=== Lesetext ===
Wie ich zur Fleischesserin werde

In Deutschland kann nichts ungeregelt bleiben und so verlangen die Grünen einen fleischlosen Tag in der Woche. Auch wenn das Gegenargument von Frau Aigner – die sich stets durch, äh, sehr eigenartige Äußerungen hervortut – natürlich Blödsinn ist „Am Ende brauchen wir eine ausgewogene Ernährung. Da gehört Fleisch dazu.“ Mich wundert immer wieder, mit wie wenig Sachkenntnis man so einen Ministerposten erreichen kann. So gesehen bin ich quasi prädestiniert für den Job als Verteidigungsministerin.

Schön auch die Argumentation der Grünen: Freitags habe es früher auch kein Fleisch gegeben. Nee, stimmt, es gab Fisch. Fein, dass da wieder jemand mal Fische nicht zu den Tieren zählt 😉

Zurück zum fleischlosen Tag. Wann ist es dann soweit, dass sich Fleischesser in einer dunklen Ecke verkriechen müssen, ohne dass sie zusammengeschlagen werden, weil sie eine Frikadelle mampfen? Gibt es passive Mitfleischesser, die gesundheitlichen Schaden nehmen, weil ihr Gegenüber ein Steak isst?
=== Gezeigte Datensätze ===
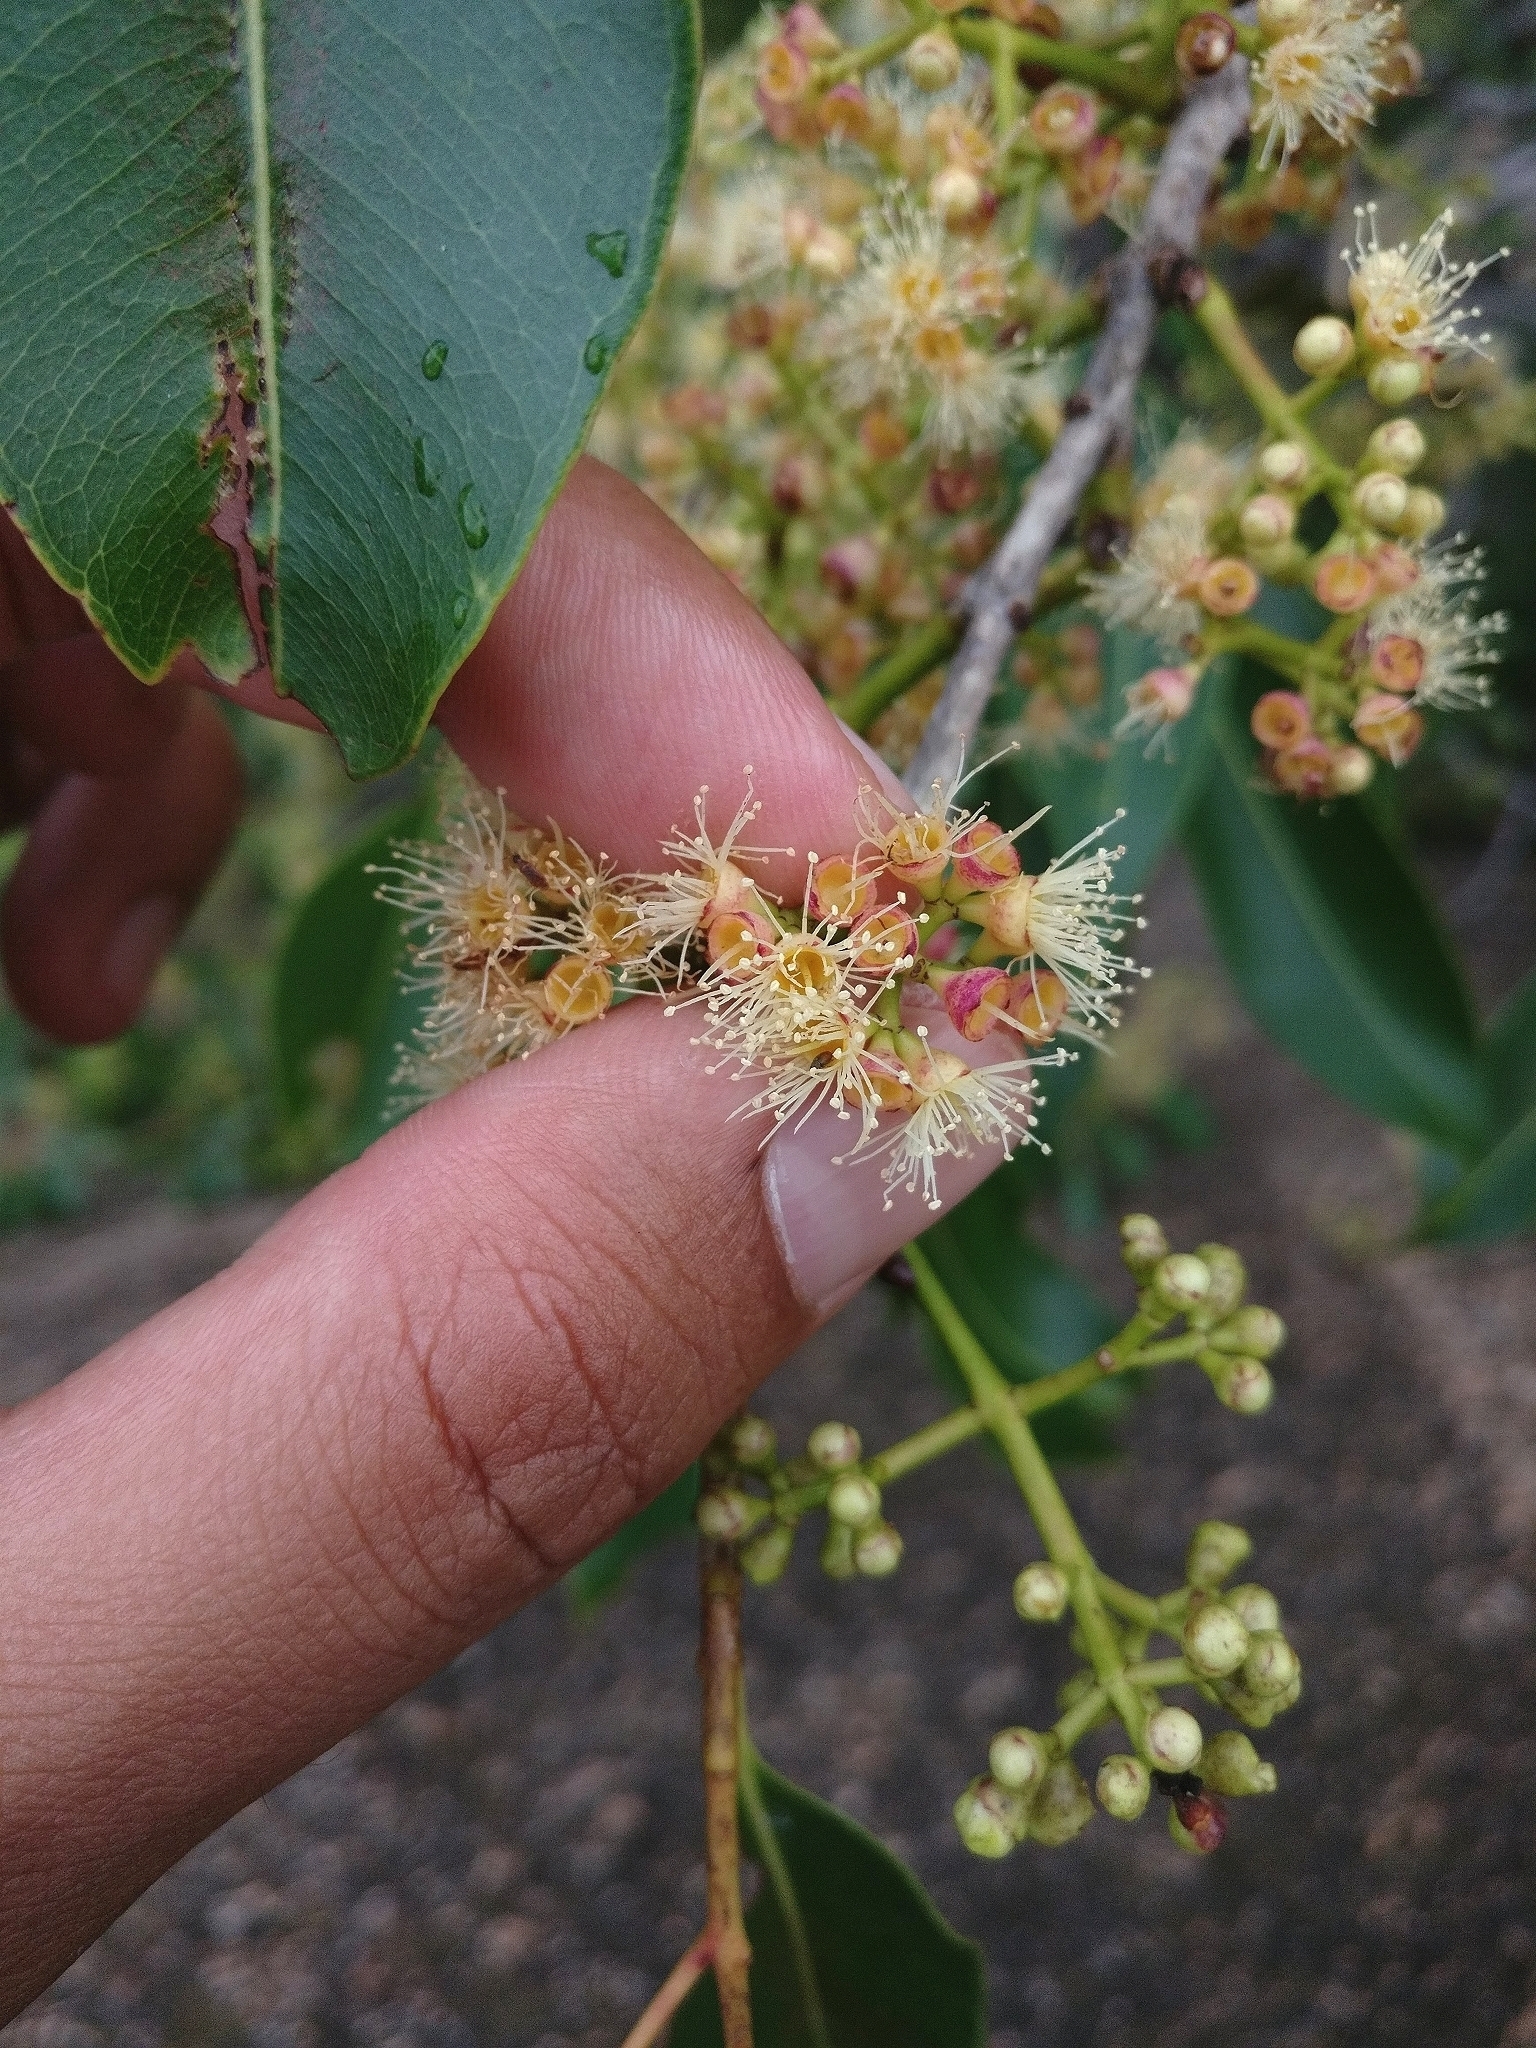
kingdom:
===
=== Gezeigte Datensätze ===
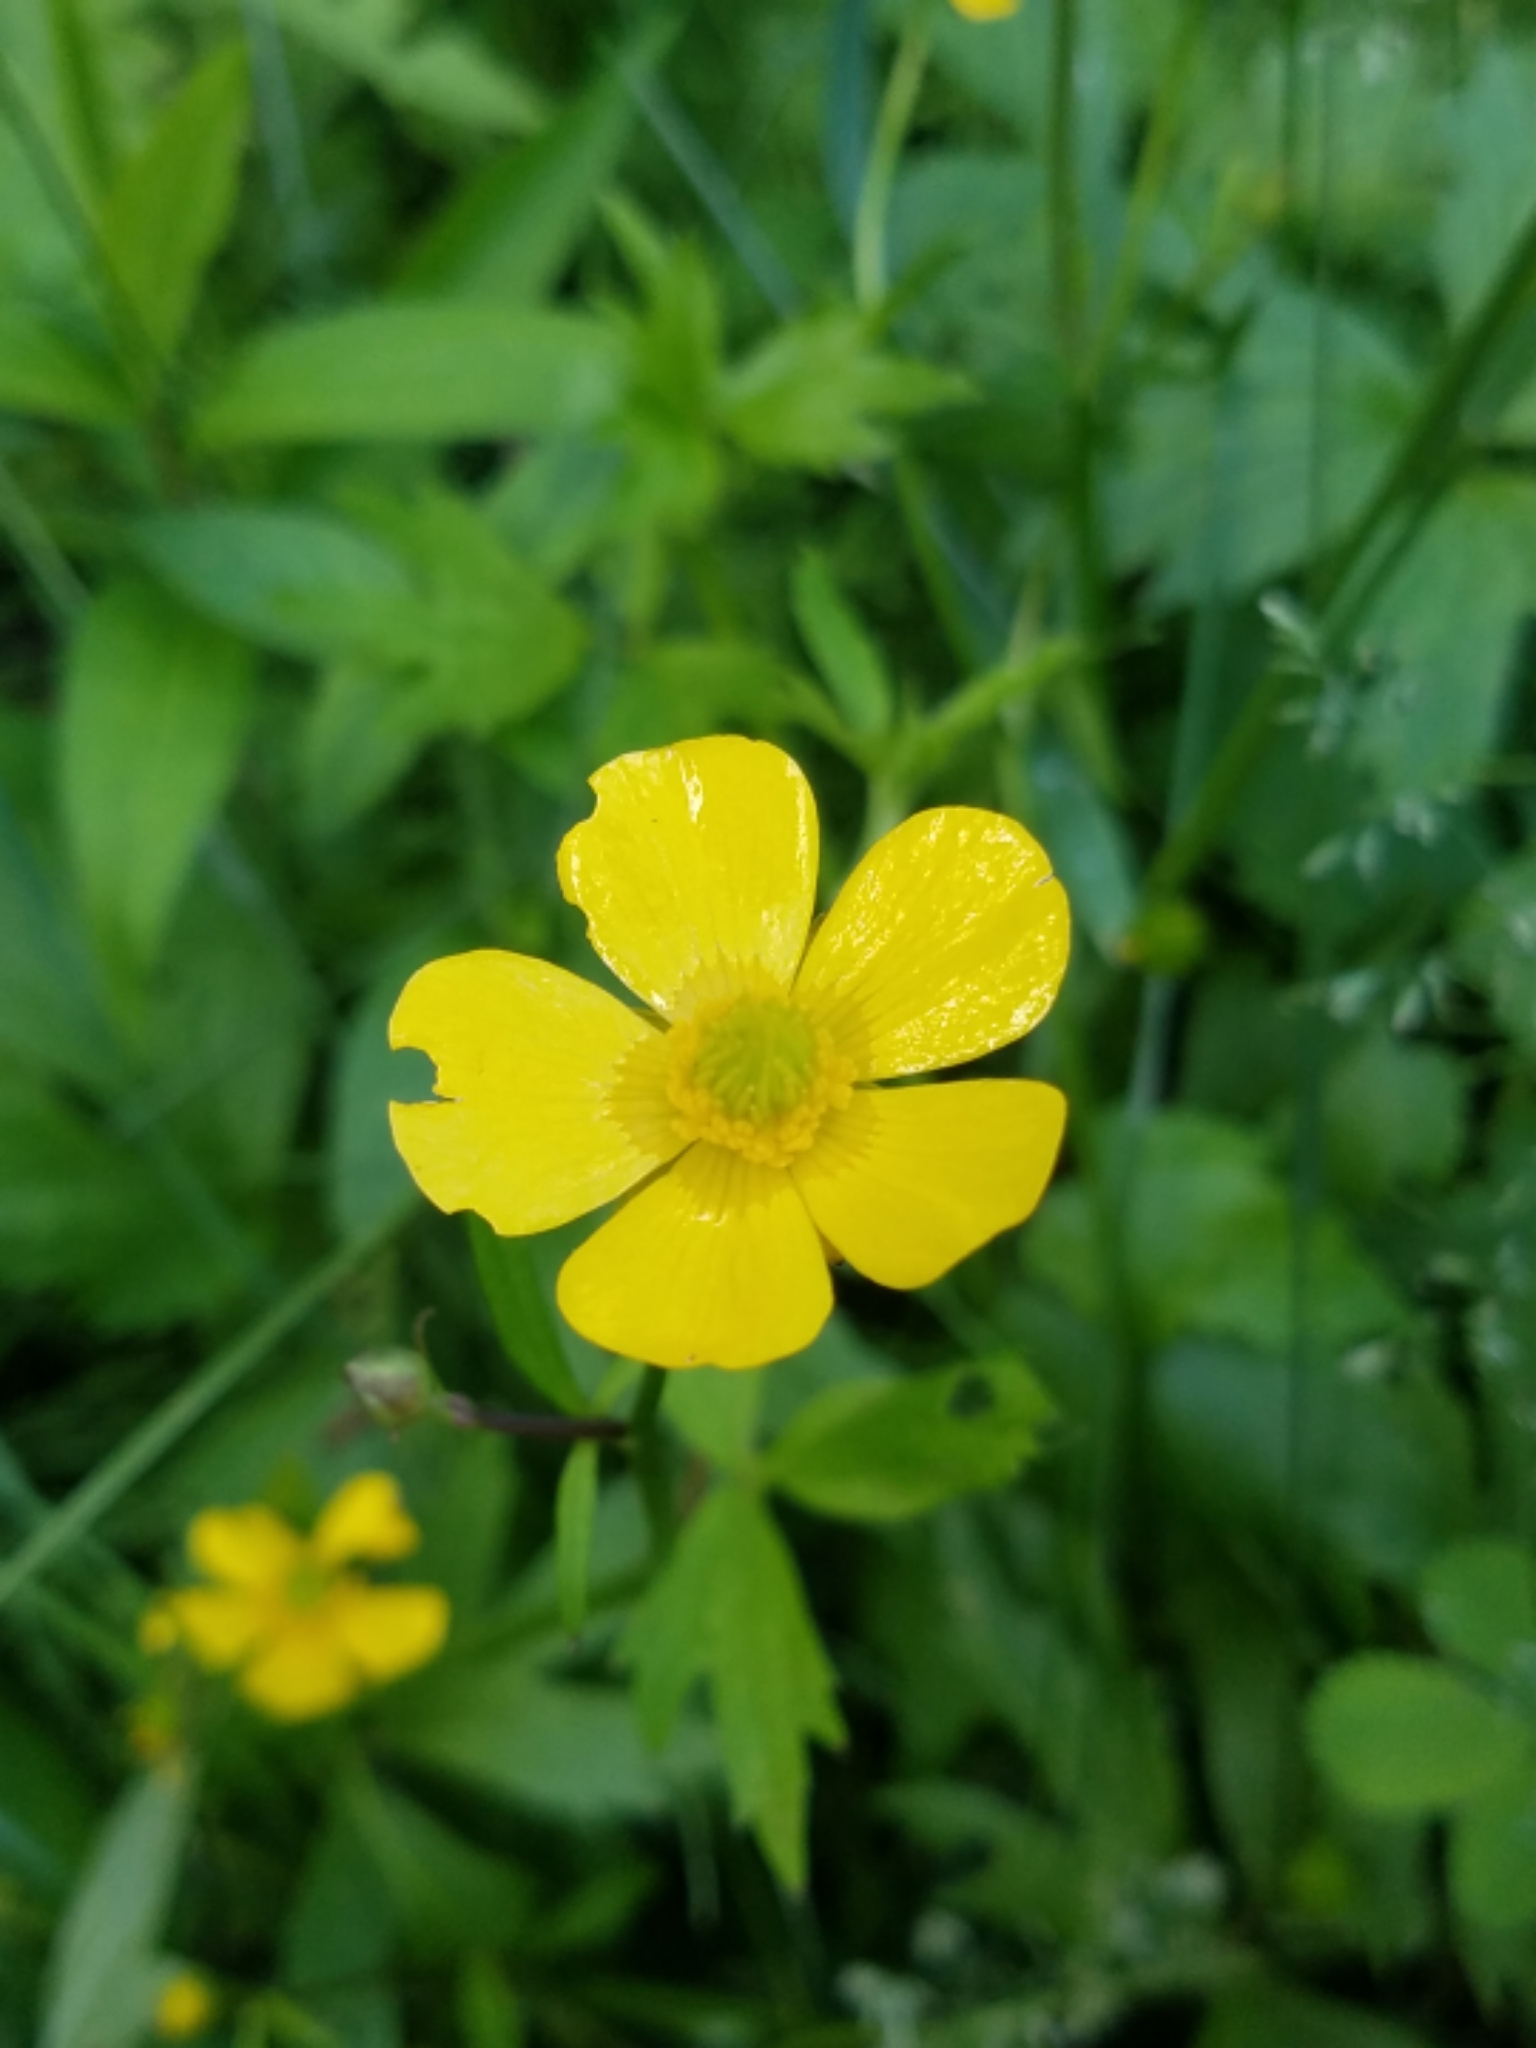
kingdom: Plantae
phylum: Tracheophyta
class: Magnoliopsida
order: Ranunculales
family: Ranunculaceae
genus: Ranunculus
===
Material erkunden:
a) Tausche im Text über den fleischlosen Tag „Verteidigungsministerin“ gegen „Gesundheitsministerin“ aus und gib die Stelle wieder, beginnend mit „In Deutschland kann“ und weiter bis einschließlich „Job als Verteidigungsministerin.“.
b) Weshalb hält der Text über den fleischlosen Tag die Begründung der Grünen für schief, freitags habe es früher auch kein Fleisch gegeben?
c) Schreibe den Text über den fleischlosen Tag nach seinem letzten Satz weiter.
Für die Aufgaben sind die Datensätze ohne Belang.

Antworten der Reihe:
a)
In Deutschland kann nichts ungeregelt bleiben und so verlangen die Grünen einen fleischlosen Tag in der Woche. Auch wenn das Gegenargument von Frau Aigner – die sich stets durch, äh, sehr eigenartige Äußerungen hervortut – natürlich Blödsinn ist „Am Ende brauchen wir eine ausgewogene Ernährung. Da gehört Fleisch dazu.“ Mich wundert immer wieder, mit wie wenig Sachkenntnis man so einen Ministerposten erreichen kann. So gesehen bin ich quasi prädestiniert für den Job als Gesundheitsministerin.

b) Freitags gab es früher zwar kein Fleisch, dafür aber Fisch. Wer das als fleischlosen Tag anführt, zählt Fische nicht zu den Tieren.

c)
Warum nicht einen zuckerlosen Tag einführen? Hat die Zuckerlobby mehr Einfluss als die mächtige Fleischindustrie? Müssen wir bald alle morgens zusammen eine Stunde Zwangsgymnastik machen, damit die Deutschen fit und munter werden?

Ich bin selbst dem Begriff nach Vegetarierin, Teilzeit-Veganerin 🙂 und engagiert für geringeren Fleischverzehr. Aber an dem Tag, an dem die Fleischportionen, die ich täglich essen darf, mir nur noch portioniert verkauft werden, mutiere ich zurück.

Verbote und Befehle sind einfacher als Überzeugungsarbeit und Vorleben. Ich kriege bei Verboten steife Nackenhaare und fahre die Hörnchen aus.

Vegetarismus auf Anordnung? Nicht mit mir!